WHAT YOU WILL DO:
1. Answer each question using the passage on hair isotopes and hypertension, labeling your answers (a), (b), (c).
(a) In which subjects was the association of δ15N values with hypertension found?
(b) Which blood lipid levels were higher in the subjects without antihypertensive medication?
(c) What examples of C4 plants are given?
2. Does each statement agree with the passage on hair isotopes and hypertension? For (a), (b) and (c), answer yes or no and quote the words from the passage that decide it.
(a) The proportion of lipid-lowering medication was higher in the subjects without antihypertensive medication.
(b) δ13C values of hair were associated with hypertension.
(c) δ13C values have been reported to be inversely associated with dietary fish intake.

EXCERPTED TEXT:
In the present study, the association of δ15N values with hypertension was only found in the subjects not taking antihypertensive drugs, and no such association was observed in the subjects taking antihypertensive drugs. The use of antihypertensive drugs, which lower blood pressure, might alter the association between blood pressure levels and δ15N values. In addition, our findings might be attributed to the difference in lipid profiles between the subjects with and without antihypertensive medication. Dyslipidemia has been known to be associated with hypertension [40], and previous studies have reported that blood lipid profiles including total cholesterol, HDL cholesterol, LDL cholesterol, and triglyceride were higher in patients with uncontrolled hypertension compared to those with controlled hypertension [41,42,43]. Those findings seem to be consistent with our results that blood levels of total cholesterol and HDL cholesterol were higher in the subjects without antihypertensive medication than in those with antihypertensive medication. Additionally, the proportion of lipid-lowering medication was higher in the subjects with antihypertensive medication than in those without antihypertensive medication.

Our findings showed that δ13C values of hair were not associated with hypertension. The proportion of C3 plants (e.g., rice, wheat, fruits, and vegetables) and C4 plants (e.g., cane and maize) in a person’s diet determines the carbon stable isotope ratios in the human body [12, 44], δ13C values might be employed as a biomarker for sugar-sweetened drinks containing C4 sugars [12, 44]. Dietary carbohydrate intake could be associated with the risk of hypertension [45], but δ13C values have been reported to show no significant correlation with carbohydrate intake in Korean diets [17]. The δ13C values also have been reported to be inversely associated with dietary fish intake and diabetes [28, 46]. The complicated and contradictory relationships of δ13C with various factors might explain the lack of association between δ13C and hypertension.

Saved data entries:
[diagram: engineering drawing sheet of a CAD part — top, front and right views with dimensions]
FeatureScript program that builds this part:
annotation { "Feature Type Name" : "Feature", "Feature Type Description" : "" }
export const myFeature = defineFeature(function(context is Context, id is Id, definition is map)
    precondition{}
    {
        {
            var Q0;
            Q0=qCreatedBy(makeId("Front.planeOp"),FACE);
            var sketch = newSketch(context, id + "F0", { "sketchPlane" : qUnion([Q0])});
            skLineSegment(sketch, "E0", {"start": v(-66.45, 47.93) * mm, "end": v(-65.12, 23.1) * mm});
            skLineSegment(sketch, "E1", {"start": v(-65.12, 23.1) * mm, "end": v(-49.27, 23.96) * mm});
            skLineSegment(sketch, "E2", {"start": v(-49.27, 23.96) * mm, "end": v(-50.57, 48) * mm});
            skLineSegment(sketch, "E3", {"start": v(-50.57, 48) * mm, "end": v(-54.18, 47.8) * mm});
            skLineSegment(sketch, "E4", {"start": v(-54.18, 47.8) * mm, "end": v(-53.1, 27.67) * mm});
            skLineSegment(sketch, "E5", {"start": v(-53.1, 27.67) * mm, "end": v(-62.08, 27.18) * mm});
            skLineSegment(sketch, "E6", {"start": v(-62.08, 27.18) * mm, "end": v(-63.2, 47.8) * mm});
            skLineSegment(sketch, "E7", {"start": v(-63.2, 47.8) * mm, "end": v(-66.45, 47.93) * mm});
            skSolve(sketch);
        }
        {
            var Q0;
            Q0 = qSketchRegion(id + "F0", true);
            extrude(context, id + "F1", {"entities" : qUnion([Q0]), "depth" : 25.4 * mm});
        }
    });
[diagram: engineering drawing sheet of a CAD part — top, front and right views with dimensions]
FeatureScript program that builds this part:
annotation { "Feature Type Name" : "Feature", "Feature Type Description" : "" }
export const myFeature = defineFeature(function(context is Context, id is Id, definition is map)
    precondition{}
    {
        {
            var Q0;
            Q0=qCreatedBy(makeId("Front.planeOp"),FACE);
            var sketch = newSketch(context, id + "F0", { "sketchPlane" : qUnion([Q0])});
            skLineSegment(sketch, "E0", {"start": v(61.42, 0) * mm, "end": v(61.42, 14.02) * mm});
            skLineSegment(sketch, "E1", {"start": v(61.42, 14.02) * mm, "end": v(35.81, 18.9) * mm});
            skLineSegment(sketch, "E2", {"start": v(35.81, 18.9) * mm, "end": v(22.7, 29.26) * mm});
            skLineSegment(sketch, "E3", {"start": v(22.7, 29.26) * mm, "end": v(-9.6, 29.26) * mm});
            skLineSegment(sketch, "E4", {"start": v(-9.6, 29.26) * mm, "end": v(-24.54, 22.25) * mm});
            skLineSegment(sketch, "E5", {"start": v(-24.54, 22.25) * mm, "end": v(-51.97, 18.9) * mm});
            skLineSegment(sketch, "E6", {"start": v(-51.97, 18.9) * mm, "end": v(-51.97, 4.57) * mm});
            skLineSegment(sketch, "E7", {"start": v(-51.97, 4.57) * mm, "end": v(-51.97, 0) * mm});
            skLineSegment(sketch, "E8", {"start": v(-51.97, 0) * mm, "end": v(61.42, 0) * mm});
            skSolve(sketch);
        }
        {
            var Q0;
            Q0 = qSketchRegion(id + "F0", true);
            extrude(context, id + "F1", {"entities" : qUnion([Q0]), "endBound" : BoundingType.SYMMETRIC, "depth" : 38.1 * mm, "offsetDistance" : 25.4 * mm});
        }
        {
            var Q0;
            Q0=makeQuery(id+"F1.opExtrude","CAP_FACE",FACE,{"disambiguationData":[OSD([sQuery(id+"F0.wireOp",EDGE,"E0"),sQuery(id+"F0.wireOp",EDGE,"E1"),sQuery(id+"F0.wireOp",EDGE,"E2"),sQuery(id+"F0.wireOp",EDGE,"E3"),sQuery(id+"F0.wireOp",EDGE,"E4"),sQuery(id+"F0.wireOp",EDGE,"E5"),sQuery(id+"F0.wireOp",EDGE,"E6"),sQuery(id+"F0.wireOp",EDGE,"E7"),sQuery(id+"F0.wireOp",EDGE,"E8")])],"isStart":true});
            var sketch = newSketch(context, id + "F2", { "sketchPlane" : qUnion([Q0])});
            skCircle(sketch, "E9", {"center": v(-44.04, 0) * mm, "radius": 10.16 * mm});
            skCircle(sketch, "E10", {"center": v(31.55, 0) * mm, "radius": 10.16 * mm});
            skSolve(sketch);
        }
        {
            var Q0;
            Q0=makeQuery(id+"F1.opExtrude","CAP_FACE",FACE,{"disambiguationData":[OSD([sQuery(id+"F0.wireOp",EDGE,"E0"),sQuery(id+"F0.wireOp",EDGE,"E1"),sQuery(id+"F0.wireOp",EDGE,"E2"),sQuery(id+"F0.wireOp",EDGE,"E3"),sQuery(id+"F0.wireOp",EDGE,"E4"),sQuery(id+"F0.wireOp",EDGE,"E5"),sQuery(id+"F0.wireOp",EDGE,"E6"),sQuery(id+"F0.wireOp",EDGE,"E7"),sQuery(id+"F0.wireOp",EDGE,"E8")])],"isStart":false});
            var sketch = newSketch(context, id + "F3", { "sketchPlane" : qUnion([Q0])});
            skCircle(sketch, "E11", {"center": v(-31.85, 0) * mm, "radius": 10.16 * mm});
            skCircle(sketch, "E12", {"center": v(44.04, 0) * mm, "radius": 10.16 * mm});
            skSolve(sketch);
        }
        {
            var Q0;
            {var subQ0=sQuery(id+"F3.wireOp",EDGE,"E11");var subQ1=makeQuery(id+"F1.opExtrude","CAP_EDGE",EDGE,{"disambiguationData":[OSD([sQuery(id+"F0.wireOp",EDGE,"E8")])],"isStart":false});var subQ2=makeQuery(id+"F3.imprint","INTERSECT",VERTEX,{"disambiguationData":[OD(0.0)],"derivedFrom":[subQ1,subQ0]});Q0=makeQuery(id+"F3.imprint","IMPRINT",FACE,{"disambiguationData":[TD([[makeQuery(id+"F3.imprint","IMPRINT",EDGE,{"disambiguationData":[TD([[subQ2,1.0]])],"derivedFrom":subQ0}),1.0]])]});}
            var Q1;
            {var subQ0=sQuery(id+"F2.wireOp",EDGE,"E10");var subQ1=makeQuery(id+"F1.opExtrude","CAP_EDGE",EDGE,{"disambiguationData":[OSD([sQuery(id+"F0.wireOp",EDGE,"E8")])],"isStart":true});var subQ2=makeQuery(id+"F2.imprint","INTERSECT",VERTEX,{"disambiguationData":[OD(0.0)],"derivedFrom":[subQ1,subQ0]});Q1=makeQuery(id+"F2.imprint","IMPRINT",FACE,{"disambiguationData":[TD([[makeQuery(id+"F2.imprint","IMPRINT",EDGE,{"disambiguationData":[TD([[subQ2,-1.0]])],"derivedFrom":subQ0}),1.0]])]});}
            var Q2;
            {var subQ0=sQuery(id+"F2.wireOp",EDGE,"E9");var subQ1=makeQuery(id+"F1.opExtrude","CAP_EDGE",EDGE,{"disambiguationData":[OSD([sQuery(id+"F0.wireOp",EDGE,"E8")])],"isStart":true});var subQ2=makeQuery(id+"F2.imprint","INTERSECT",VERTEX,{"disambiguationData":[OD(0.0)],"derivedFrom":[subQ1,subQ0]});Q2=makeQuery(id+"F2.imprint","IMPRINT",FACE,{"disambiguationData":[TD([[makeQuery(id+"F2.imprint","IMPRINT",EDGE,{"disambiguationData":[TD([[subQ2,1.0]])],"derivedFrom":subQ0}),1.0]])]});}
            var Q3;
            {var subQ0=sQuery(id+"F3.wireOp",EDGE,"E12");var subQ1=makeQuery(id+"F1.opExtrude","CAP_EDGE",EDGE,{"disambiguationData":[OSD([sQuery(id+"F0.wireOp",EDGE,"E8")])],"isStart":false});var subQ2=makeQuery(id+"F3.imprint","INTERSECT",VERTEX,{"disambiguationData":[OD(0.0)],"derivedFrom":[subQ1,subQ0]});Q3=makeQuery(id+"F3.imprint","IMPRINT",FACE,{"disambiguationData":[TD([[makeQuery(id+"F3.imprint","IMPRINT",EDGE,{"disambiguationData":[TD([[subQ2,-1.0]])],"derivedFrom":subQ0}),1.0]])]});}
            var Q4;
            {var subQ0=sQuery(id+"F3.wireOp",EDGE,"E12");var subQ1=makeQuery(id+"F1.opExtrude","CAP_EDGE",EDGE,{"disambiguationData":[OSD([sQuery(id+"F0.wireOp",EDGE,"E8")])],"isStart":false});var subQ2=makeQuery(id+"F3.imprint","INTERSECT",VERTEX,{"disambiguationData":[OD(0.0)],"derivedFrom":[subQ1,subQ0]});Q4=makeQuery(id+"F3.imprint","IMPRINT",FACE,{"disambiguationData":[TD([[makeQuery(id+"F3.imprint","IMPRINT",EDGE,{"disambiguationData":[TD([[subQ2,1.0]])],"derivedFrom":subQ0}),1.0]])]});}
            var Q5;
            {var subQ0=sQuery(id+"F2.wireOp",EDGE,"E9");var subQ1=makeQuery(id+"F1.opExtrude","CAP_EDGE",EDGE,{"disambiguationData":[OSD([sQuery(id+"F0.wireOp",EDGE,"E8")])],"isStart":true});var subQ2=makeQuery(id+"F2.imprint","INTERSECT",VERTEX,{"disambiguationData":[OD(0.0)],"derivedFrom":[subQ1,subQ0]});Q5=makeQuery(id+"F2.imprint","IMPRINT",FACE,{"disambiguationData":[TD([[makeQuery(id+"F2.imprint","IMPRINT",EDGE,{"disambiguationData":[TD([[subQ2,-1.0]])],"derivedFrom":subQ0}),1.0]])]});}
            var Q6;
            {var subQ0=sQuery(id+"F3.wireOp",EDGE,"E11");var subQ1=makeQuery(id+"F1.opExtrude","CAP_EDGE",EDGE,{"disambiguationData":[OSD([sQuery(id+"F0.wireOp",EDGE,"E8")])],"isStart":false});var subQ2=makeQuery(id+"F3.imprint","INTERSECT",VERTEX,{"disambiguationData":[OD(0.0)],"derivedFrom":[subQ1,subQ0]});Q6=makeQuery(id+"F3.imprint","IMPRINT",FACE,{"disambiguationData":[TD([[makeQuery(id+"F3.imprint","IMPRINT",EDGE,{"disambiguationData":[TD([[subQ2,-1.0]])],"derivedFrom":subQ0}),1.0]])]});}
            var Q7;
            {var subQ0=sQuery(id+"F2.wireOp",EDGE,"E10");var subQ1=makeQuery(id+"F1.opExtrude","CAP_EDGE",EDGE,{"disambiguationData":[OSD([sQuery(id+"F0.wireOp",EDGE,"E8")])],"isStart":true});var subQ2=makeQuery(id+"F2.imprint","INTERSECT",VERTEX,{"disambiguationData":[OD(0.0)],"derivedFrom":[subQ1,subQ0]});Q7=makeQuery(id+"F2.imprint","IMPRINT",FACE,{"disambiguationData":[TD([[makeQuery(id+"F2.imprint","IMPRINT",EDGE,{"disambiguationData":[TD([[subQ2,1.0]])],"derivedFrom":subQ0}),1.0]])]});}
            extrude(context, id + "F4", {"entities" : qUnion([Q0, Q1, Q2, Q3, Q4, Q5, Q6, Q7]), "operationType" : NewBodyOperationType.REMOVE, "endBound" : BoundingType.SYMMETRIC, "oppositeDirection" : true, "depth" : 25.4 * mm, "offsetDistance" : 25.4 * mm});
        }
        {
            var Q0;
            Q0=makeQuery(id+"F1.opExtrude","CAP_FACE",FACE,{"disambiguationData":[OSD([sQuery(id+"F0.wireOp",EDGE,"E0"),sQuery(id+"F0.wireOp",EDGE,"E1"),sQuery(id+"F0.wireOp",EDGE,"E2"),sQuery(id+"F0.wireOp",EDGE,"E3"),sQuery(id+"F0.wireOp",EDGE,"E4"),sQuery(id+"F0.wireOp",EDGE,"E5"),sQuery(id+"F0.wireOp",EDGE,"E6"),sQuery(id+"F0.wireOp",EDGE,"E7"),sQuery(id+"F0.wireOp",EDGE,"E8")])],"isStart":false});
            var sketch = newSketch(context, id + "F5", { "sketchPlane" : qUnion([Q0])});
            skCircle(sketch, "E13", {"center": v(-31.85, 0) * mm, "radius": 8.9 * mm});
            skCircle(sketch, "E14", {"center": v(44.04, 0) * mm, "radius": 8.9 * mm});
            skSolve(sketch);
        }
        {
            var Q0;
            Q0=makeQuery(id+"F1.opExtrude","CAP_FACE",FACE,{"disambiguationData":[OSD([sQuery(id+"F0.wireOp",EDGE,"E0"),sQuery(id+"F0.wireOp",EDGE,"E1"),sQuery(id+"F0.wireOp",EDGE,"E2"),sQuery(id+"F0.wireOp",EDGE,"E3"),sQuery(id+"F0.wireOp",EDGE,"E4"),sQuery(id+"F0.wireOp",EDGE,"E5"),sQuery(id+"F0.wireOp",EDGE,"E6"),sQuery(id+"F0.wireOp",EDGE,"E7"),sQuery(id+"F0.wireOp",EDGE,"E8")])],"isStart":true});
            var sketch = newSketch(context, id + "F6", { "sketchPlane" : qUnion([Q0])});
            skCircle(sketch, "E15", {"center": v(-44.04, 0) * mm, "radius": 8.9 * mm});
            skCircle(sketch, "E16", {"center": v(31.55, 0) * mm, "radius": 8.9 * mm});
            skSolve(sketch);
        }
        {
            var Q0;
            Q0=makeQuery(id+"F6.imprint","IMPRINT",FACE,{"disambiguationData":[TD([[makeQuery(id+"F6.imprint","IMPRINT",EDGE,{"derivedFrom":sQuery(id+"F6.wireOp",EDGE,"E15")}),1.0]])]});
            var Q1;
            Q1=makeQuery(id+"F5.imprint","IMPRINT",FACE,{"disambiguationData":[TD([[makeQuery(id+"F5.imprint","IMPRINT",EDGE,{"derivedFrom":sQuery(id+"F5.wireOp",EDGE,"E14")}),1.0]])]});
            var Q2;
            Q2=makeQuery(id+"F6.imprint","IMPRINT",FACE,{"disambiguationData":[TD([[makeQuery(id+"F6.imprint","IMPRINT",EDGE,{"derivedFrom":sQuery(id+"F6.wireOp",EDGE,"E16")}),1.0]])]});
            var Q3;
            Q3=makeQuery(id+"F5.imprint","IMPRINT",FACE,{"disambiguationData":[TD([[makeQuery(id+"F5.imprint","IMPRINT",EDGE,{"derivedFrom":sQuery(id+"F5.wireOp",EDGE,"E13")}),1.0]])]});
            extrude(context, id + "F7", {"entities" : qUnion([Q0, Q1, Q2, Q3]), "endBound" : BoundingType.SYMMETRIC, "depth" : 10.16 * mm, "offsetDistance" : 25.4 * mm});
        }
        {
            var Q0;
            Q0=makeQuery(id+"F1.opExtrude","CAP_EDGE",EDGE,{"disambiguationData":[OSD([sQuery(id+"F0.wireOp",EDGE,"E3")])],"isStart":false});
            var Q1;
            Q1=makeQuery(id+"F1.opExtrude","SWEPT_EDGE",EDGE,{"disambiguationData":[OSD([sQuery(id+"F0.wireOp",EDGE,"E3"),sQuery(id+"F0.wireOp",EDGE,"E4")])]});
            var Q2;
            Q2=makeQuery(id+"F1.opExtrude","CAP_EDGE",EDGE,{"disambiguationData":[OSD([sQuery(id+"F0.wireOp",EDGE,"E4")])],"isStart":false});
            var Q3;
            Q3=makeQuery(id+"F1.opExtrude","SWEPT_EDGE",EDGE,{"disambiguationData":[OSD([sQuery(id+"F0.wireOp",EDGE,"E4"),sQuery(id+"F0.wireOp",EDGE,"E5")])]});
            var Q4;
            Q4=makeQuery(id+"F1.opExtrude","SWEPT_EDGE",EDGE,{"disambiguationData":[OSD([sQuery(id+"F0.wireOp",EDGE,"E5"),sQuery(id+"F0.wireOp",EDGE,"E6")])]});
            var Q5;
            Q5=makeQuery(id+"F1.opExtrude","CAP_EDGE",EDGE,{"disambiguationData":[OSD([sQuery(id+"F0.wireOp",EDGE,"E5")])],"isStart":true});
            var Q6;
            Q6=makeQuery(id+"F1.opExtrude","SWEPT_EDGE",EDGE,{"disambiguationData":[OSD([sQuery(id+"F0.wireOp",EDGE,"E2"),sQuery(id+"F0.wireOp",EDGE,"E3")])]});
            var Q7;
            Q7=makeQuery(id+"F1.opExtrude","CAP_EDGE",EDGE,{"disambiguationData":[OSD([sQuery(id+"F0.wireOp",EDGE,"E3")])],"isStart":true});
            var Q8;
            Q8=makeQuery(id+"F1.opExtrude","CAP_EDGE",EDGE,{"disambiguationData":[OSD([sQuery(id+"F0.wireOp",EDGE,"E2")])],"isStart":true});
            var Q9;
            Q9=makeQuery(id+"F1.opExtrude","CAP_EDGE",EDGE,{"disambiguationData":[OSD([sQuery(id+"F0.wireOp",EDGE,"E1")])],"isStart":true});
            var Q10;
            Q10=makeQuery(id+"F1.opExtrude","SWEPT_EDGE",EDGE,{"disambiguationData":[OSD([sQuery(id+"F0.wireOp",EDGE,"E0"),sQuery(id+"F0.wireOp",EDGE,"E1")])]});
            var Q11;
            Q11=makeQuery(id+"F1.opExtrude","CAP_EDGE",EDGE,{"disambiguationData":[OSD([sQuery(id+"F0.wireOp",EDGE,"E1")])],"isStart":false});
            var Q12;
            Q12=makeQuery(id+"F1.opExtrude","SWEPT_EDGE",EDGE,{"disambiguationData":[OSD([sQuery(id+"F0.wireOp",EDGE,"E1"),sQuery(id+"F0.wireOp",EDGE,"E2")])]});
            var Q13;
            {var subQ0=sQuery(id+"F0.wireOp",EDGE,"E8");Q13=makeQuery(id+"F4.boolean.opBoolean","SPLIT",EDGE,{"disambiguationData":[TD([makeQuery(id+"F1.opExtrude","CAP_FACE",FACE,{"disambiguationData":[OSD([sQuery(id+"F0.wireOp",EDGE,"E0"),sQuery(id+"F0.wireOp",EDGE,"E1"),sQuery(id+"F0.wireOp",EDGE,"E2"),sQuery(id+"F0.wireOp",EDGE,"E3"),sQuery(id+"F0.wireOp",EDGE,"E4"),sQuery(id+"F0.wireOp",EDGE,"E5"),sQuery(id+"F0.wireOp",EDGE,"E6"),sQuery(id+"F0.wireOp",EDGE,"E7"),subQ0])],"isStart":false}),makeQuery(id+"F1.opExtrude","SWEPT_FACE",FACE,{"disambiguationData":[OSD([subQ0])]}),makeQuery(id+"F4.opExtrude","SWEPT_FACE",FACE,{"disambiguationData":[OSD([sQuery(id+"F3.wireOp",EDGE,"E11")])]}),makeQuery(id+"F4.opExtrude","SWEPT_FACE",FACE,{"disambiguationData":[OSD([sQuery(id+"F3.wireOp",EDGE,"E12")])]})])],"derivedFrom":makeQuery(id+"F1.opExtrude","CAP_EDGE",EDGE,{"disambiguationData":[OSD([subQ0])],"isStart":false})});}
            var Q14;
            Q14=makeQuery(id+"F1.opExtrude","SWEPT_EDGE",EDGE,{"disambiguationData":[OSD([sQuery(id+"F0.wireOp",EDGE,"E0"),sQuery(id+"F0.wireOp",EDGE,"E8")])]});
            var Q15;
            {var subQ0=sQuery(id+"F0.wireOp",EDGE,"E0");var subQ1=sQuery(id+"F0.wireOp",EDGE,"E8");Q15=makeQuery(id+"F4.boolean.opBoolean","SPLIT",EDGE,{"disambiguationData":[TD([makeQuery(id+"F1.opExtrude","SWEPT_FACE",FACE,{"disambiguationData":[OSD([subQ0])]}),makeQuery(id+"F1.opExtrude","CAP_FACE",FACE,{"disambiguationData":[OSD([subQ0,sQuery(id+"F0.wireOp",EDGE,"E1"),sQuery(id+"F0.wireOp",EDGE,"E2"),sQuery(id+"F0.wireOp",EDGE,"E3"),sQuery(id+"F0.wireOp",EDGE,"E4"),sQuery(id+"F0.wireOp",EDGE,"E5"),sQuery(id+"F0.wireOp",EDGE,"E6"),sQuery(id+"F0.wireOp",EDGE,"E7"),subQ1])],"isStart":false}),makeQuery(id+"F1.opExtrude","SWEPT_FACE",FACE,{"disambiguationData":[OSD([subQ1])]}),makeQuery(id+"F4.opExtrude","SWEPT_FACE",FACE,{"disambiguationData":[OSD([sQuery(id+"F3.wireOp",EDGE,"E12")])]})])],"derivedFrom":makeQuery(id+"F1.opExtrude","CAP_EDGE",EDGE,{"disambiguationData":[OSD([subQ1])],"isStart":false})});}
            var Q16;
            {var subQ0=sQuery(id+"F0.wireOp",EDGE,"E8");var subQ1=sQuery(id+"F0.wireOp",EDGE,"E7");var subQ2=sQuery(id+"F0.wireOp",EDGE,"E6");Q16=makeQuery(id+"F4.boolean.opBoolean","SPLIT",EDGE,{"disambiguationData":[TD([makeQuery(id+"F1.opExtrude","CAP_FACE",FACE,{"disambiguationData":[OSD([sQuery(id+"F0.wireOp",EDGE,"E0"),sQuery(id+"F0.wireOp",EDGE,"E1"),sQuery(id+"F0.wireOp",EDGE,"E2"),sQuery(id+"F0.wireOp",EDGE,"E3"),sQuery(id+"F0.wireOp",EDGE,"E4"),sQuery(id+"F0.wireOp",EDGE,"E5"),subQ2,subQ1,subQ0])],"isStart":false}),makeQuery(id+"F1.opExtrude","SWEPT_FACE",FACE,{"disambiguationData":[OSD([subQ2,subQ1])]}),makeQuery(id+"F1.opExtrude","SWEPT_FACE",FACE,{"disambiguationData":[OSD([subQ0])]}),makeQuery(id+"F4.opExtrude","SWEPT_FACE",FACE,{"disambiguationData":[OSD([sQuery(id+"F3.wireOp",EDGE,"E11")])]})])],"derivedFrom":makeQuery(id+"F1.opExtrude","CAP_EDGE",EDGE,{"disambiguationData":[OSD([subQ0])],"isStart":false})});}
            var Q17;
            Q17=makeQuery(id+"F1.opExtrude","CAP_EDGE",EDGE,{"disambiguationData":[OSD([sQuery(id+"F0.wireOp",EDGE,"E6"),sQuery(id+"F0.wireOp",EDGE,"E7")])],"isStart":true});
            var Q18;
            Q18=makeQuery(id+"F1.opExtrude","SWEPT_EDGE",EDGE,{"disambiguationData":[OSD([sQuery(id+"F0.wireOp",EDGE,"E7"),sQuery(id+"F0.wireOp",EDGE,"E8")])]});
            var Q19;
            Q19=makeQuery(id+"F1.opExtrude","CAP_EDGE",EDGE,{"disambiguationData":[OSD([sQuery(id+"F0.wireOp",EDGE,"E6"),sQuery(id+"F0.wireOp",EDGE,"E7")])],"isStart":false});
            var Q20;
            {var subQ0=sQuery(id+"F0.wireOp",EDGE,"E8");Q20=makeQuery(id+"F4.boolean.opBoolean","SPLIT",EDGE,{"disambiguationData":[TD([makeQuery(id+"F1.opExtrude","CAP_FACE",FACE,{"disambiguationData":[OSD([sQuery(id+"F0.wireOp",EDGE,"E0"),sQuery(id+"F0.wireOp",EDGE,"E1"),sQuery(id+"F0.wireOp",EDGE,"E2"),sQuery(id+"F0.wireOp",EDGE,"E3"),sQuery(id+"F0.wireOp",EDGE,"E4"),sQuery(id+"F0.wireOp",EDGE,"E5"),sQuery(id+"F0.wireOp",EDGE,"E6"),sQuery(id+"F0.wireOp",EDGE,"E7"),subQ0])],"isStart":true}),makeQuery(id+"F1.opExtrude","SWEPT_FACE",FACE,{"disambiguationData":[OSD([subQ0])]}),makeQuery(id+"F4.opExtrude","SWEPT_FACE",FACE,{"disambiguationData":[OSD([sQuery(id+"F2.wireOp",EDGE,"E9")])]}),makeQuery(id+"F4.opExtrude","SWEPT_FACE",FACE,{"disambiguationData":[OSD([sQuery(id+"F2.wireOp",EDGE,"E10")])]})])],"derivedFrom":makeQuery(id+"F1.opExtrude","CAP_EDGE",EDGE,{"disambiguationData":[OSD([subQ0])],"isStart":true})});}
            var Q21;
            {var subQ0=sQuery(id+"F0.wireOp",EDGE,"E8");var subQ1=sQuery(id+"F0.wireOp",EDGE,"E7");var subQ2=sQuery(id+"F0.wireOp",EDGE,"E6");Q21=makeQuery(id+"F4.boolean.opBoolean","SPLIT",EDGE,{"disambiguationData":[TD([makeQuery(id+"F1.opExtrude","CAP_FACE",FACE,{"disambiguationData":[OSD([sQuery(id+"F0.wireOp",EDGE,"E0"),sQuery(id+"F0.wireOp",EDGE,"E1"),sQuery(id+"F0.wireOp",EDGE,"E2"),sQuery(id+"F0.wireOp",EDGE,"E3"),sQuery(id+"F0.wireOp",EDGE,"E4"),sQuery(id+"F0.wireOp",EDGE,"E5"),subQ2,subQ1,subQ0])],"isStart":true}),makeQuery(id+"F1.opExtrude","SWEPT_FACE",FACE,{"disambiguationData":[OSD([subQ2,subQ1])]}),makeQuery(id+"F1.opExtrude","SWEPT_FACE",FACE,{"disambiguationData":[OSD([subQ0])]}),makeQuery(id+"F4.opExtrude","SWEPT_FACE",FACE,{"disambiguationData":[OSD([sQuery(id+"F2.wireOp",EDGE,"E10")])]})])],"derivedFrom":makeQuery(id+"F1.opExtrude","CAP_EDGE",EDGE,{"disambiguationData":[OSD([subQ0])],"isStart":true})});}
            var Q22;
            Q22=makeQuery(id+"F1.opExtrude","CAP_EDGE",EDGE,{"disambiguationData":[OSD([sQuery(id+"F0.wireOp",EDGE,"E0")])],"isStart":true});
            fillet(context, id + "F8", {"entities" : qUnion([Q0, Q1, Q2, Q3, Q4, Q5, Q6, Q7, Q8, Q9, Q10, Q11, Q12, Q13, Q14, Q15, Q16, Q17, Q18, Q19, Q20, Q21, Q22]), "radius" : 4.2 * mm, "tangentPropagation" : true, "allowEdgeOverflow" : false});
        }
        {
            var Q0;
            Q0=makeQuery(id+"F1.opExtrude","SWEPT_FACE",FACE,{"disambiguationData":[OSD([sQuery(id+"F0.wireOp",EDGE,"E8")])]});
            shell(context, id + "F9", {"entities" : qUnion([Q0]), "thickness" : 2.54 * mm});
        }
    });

ANSWERS BY ITEM NUMBER:
1.
(a) Only in the subjects not taking antihypertensive drugs.
(b) Total cholesterol and HDL cholesterol.
(c) Cane and maize.

2.
(a) No: "the proportion of lipid-lowering medication was higher in the subjects with antihypertensive medication than in those without antihypertensive medication."
(b) No: "δ13C values of hair were not associated with hypertension."
(c) Yes: "The δ13C values also have been reported to be inversely associated with dietary fish intake and diabetes"